TASK DESCRIPTION: Pull out every line in the items below that contains the string "Ankr". Treat uppercase and lowercase as different.

##### DATA EXCERPTS #####

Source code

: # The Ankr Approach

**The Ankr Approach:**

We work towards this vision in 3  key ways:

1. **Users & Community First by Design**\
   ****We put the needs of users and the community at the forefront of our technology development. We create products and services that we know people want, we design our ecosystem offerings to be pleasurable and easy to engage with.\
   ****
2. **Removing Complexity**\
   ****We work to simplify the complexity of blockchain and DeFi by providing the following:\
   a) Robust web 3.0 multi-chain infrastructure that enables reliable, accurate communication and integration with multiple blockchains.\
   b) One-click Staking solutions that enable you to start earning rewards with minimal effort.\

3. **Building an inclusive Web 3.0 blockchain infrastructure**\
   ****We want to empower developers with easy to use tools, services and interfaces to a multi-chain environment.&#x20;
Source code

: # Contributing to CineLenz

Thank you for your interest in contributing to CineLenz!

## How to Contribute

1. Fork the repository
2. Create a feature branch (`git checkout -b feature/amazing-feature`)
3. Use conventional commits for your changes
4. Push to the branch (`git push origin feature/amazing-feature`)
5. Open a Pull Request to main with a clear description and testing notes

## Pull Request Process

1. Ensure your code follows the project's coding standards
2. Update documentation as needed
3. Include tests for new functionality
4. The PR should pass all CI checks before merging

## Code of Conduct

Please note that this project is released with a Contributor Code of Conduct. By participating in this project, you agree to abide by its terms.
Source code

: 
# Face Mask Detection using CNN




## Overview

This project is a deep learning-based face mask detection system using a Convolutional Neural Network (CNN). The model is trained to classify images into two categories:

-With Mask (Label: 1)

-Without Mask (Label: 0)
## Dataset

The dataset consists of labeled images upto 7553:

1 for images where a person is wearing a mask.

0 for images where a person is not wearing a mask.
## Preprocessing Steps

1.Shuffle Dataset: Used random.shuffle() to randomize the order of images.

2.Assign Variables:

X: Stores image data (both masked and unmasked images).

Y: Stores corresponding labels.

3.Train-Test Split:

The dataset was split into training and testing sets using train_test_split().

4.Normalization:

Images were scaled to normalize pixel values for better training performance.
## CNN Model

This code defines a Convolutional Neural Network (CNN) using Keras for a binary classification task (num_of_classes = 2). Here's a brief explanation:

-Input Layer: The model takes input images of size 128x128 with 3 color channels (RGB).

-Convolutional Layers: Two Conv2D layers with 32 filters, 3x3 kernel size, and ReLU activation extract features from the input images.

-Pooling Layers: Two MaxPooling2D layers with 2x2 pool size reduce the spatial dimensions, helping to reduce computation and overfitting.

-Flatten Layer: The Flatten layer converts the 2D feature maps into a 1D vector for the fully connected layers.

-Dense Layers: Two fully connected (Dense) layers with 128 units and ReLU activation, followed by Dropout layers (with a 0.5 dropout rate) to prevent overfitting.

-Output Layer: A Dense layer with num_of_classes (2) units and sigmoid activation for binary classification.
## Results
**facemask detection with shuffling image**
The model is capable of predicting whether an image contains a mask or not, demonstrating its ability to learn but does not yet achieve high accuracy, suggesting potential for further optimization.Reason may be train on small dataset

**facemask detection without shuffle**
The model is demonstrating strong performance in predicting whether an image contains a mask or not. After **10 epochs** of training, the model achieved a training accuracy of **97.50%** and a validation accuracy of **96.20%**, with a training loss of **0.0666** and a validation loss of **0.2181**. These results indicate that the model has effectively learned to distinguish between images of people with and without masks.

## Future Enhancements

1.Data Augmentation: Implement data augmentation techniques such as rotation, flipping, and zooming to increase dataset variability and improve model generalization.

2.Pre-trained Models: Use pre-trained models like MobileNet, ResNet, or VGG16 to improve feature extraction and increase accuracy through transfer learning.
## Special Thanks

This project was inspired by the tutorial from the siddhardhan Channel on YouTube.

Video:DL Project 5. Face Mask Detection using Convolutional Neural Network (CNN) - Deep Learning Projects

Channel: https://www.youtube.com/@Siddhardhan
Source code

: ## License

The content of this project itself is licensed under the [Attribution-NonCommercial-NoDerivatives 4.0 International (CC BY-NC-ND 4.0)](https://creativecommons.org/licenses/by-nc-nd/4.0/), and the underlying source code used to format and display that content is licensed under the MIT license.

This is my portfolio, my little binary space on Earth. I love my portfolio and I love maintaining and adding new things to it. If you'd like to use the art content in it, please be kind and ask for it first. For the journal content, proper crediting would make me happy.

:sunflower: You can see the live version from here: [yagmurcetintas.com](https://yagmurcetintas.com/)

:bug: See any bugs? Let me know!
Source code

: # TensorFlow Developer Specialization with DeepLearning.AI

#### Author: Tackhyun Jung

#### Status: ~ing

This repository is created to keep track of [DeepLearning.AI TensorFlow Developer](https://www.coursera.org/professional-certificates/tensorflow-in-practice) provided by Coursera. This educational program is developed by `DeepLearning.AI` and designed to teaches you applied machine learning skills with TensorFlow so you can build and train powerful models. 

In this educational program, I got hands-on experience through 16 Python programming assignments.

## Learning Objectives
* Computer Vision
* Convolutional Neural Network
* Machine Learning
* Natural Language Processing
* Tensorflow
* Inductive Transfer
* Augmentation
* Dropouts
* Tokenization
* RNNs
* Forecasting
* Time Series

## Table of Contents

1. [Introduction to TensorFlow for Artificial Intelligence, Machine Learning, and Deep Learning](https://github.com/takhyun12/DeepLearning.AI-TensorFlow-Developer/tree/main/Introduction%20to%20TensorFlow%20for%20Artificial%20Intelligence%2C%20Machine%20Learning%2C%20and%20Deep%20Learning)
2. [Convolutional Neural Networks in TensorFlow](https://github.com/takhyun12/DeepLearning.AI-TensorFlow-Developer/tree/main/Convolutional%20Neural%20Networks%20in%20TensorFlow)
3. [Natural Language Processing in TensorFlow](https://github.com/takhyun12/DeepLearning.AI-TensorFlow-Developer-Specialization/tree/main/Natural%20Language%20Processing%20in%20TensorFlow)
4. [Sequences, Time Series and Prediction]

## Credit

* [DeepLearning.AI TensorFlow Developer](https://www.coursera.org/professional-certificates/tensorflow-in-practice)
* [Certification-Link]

#####

SOLVED PROBLEM:
: # The Ankr Approach
**The Ankr Approach:**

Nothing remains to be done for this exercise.